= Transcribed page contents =
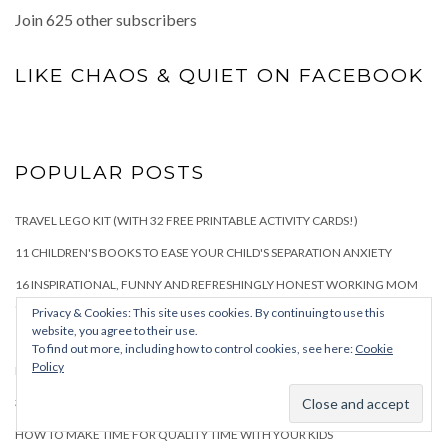
Join 625 other subscribers
LIKE CHAOS & QUIET ON FACEBOOK
POPULAR POSTS
TRAVEL LEGO KIT (WITH 32 FREE PRINTABLE ACTIVITY CARDS!)
11 CHILDREN'S BOOKS TO EASE YOUR CHILD'S SEPARATION ANXIETY
16 INSPIRATIONAL, FUNNY AND REFRESHINGLY HONEST WORKING MOM
QUOTES
Privacy & Cookies: This site uses cookies. By continuing to use this
website, you agree to their use.
15 BEST BOARD GAMES FOR TODDLERS AND PRESCHOOLERS
To find out more, including how to control cookies, see here:
Cookie
Policy
FIRST CHILD VERSUS SECOND CHILD: HOW PARENTING CHANGES
34+ BEST TOYS FOR THREE-YEAR-OLD BOYS
HOW TO MAKE TIME FOR QUALITY TIME WITH YOUR KIDS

= Task description =
Now transcribe all the entries above exactly, so that no picture is carried over.

= Answer below =
Join 625 other subscribers
LIKE CHAOS & QUIET ON FACEBOOK
POPULAR POSTS
TRAVEL LEGO KIT (WITH 32 FREE PRINTABLE ACTIVITY CARDS!)
11 CHILDREN'S BOOKS TO EASE YOUR CHILD'S SEPARATION ANXIETY
16 INSPIRATIONAL, FUNNY AND REFRESHINGLY HONEST WORKING MOM
QUOTES
Privacy & Cookies: This site uses cookies. By continuing to use this
website, you agree to their use.
15 BEST BOARD GAMES FOR TODDLERS AND PRESCHOOLERS
To find out more, including how to control cookies, see here:
Cookie
Policy
FIRST CHILD VERSUS SECOND CHILD: HOW PARENTING CHANGES
34+ BEST TOYS FOR THREE-YEAR-OLD BOYS
HOW TO MAKE TIME FOR QUALITY TIME WITH YOUR KIDS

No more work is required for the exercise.